The Soviet Union, China and other nations that fought the Nazis along side the British, and eventually the Americans, subscribed to the charter.
10. Pope Boniface VIII issued his papal bull entitled "Unam Sanctam" in which of these years?

Answer: 1302

King Philip IV of France got into a dispute with Pope Boniface over taxing the church to help fund his war with England, Philip provoked Boniface again by arresting the Bishop of Pamiers, Bernard Saisset, on a charge of treason. Pope Boniface claimed his authority over state matters by reinstating a past papal bull, "Clericis Laicos", and issued a second "Ausculta Fili" in which he censured Philip. King Philip then called the Estates-General to order for the first time, and ordered them to send a protest to Rome.
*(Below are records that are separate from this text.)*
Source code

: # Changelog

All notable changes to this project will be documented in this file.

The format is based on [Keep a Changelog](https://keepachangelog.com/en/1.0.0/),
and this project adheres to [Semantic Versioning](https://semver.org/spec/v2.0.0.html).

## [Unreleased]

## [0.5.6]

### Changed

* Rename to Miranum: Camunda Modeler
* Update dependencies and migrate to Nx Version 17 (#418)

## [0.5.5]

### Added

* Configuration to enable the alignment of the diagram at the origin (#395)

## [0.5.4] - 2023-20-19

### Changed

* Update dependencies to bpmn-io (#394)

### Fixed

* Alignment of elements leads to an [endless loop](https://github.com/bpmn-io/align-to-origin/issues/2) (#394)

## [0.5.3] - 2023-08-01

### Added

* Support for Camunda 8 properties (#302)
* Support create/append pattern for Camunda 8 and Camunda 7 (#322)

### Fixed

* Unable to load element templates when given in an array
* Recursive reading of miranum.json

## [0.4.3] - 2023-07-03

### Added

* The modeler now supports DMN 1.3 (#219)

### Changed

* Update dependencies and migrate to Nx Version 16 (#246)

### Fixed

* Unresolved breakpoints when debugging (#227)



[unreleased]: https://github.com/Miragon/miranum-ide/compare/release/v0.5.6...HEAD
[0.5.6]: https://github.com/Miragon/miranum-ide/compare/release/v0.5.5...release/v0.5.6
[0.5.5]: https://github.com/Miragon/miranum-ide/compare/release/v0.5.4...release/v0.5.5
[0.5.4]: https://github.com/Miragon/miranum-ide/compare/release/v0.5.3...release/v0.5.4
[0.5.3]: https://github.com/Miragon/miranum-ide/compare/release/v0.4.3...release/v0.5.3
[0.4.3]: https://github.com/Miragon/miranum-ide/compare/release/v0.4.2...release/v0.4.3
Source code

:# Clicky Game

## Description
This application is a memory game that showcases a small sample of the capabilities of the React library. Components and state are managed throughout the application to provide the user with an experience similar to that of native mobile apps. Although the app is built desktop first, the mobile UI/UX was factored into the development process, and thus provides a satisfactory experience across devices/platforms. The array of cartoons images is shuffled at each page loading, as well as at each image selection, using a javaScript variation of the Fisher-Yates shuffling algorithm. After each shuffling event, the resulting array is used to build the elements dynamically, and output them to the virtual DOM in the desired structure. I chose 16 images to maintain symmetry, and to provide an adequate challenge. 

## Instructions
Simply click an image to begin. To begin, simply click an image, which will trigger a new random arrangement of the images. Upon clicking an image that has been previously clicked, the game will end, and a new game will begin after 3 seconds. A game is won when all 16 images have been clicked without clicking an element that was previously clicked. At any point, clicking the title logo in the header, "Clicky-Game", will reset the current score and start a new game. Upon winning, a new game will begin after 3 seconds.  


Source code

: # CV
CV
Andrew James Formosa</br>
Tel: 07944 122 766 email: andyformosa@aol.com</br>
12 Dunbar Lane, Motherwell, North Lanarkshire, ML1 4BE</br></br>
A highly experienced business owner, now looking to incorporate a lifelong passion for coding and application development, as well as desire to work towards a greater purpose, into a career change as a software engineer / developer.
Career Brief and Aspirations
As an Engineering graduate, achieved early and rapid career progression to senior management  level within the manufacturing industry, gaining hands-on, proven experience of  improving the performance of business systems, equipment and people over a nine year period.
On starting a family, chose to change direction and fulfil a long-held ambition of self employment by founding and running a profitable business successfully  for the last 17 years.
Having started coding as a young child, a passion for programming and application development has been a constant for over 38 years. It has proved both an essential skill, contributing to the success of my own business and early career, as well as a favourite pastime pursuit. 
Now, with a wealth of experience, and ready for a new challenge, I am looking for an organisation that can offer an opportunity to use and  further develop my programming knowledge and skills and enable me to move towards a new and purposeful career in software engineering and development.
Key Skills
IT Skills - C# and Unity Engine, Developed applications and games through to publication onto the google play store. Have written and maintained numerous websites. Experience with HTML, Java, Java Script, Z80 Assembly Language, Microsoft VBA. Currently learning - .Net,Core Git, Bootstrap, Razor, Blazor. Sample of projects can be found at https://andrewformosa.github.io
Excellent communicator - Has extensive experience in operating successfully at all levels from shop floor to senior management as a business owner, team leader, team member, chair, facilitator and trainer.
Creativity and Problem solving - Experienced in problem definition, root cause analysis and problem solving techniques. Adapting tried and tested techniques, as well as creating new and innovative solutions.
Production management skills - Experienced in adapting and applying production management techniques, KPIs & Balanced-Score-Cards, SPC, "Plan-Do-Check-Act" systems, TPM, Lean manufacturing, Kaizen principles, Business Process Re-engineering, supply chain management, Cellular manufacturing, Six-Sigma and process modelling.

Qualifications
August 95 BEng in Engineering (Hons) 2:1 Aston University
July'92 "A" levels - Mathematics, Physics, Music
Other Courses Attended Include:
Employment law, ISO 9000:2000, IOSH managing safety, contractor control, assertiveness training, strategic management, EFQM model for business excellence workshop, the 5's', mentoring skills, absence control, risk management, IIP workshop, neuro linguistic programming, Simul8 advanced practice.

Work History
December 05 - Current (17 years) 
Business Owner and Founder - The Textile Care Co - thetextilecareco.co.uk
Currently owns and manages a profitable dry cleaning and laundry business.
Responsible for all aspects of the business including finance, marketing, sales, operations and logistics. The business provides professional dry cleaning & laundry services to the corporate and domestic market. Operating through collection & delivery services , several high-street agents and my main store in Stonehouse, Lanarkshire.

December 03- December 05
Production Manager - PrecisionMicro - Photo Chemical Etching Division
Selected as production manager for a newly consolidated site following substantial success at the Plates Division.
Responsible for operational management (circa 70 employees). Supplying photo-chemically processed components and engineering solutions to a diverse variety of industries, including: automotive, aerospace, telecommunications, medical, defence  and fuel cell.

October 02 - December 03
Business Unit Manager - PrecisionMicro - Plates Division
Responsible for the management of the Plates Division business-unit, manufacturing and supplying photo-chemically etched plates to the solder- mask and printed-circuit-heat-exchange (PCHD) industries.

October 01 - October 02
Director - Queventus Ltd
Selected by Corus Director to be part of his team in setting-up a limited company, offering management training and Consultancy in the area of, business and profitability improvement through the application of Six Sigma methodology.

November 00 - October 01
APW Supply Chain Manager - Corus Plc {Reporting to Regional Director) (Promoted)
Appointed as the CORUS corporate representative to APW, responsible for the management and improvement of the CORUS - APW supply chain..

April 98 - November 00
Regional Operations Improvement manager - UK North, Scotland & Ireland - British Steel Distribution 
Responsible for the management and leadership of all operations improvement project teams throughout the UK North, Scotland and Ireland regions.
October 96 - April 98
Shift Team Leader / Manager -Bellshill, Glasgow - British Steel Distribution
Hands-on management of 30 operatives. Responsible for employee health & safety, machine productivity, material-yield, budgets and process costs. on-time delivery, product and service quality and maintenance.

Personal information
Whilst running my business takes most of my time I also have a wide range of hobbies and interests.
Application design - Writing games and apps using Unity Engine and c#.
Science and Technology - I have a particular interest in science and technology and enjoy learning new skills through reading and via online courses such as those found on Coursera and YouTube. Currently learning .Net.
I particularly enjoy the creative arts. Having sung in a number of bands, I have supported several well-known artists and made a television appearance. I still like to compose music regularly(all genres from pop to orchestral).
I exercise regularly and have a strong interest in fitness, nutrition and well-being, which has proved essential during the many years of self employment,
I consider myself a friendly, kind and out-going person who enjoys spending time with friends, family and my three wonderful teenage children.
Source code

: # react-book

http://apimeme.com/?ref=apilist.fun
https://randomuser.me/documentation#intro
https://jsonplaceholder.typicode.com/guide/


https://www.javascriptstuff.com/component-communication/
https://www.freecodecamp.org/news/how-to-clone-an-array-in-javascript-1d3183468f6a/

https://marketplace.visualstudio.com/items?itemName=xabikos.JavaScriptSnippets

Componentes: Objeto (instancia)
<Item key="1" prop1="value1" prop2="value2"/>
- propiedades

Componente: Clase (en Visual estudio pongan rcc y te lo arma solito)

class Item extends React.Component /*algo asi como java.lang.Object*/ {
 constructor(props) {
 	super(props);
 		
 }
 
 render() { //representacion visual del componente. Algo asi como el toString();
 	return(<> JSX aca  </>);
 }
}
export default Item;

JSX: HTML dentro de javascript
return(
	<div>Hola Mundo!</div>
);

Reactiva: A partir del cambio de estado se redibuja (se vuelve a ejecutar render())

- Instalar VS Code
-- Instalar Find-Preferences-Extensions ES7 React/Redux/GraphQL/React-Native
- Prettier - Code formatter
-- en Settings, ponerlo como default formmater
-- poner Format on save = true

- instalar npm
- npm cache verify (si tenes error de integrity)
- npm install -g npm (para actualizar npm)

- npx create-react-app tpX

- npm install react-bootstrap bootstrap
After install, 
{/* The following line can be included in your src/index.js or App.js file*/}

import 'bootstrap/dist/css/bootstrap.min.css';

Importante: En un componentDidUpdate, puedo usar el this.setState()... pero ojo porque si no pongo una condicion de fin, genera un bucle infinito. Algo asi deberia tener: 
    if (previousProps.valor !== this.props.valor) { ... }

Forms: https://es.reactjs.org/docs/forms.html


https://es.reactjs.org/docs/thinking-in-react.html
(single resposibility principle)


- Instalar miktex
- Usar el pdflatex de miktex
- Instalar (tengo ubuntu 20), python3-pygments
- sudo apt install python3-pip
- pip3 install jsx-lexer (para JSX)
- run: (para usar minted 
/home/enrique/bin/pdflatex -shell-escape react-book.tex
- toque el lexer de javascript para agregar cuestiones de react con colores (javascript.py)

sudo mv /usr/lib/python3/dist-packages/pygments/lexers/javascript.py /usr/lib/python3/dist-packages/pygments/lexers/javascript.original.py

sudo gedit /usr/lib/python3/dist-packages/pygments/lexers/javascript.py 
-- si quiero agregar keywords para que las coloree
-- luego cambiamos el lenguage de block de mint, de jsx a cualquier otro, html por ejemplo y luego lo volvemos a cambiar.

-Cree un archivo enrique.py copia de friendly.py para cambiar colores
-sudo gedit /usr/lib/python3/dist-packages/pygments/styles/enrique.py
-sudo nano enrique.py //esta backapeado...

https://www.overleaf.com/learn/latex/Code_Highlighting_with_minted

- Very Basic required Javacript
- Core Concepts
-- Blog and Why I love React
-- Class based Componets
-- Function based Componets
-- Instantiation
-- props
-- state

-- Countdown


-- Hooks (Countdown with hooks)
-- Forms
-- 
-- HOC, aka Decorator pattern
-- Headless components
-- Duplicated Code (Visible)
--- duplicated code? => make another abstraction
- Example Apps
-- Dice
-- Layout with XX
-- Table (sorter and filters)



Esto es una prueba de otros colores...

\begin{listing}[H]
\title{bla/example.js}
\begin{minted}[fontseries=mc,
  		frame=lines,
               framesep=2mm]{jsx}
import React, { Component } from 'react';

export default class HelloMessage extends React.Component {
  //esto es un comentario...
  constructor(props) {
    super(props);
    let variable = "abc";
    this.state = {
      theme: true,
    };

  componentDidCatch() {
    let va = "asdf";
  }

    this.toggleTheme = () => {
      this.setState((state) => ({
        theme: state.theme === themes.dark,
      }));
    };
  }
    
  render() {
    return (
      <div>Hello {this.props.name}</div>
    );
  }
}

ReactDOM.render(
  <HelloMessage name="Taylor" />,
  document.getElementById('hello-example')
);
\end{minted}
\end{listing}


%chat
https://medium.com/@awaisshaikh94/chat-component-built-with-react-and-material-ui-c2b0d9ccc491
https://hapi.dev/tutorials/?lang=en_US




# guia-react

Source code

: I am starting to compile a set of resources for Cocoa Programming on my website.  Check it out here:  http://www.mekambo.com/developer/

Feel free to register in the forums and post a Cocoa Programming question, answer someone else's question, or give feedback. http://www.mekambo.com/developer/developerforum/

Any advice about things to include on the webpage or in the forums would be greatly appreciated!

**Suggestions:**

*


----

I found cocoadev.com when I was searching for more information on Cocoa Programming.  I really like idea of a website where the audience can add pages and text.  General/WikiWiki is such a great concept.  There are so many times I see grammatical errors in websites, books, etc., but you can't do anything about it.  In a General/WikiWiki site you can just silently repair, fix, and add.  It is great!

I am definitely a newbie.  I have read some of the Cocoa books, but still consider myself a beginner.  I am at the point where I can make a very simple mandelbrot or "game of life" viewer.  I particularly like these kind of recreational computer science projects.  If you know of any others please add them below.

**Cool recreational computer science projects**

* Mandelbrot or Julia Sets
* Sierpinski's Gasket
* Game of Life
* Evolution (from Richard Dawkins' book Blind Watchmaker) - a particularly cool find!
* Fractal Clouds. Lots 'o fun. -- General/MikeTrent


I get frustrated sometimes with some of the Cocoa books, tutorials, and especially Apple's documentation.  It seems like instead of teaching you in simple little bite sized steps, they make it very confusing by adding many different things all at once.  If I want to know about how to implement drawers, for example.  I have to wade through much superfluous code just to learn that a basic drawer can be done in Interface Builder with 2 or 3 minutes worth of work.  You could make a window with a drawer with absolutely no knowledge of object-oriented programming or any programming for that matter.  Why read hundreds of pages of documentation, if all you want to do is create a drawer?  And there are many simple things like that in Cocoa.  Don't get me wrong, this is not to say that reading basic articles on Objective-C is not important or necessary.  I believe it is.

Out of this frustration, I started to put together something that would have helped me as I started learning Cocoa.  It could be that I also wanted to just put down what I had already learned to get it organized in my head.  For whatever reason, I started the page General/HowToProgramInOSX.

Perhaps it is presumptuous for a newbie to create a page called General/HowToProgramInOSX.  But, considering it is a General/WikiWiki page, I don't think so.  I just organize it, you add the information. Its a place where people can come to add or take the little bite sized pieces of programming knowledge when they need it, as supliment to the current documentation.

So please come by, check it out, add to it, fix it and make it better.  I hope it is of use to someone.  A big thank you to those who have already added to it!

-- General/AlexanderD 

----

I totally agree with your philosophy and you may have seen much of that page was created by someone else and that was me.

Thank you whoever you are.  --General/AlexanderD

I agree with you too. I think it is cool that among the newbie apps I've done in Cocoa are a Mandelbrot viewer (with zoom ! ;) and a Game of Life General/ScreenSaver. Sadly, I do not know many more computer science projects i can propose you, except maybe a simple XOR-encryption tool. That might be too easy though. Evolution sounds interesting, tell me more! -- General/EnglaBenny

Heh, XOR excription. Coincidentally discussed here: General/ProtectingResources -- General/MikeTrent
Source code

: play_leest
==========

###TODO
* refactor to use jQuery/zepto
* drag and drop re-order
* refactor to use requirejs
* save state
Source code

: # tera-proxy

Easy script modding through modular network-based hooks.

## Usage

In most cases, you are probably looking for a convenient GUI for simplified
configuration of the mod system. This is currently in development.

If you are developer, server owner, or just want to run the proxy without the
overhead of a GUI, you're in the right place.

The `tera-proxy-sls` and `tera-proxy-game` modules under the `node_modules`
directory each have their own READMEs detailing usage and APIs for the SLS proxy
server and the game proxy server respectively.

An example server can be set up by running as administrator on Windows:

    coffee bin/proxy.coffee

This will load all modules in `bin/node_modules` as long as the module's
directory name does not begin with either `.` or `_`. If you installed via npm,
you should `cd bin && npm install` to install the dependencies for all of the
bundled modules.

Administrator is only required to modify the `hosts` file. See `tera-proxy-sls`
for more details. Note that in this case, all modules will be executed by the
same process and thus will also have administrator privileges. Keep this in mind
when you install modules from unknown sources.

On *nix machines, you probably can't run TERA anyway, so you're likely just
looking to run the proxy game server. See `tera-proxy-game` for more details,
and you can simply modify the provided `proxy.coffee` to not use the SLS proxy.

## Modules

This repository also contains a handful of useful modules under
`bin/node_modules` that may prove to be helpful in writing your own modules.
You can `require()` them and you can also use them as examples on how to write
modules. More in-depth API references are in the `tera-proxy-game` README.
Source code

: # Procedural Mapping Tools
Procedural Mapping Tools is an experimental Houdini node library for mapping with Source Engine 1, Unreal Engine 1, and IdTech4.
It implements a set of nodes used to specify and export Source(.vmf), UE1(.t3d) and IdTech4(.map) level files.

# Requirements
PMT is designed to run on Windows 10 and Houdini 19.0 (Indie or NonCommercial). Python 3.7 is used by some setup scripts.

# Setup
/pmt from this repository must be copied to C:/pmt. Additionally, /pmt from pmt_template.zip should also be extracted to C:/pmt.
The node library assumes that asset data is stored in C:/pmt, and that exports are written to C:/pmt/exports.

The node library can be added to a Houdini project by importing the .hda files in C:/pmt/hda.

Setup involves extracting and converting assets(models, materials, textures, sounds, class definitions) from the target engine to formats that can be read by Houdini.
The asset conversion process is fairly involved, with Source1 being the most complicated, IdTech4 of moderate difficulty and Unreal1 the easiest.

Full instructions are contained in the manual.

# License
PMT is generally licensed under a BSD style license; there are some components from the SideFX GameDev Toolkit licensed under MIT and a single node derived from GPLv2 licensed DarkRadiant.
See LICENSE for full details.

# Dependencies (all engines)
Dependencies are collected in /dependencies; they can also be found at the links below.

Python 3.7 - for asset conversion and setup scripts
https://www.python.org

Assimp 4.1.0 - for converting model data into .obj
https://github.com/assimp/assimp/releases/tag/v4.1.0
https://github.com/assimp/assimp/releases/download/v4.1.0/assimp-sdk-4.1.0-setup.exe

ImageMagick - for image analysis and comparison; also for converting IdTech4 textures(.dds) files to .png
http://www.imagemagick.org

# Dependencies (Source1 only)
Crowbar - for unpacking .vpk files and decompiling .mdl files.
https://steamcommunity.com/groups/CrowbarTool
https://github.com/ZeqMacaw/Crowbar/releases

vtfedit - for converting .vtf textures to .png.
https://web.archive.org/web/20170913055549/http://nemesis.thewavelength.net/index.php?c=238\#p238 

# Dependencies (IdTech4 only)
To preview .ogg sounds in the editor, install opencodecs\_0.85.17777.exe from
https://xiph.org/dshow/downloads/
This action provoked Boniface to issue the bull "Unam Sanctam", which announced in terms never surpassed the papal claims to temporal supremacy. Philip decided to counter Boniface by deposing him. Philip sent William of Nogarget,Philip's chief officer, to Italy to seize the Pope and return him to France as prisoner, after which Philip would select a new Pope. Nogaret captured Boniface in his home town of Agnani, but the next day the townspeople chased the French off. Pope Boniface died a few days later as a result of strain from all of the events of the previous days. King Philip IV, the winner of the dispute by default, selected a French Archbishop as the new Pope.

The new Pope, Clement V, took up residence not in Rome but in Avignon, France thus beginning what is known as the "Babylonian Captivity".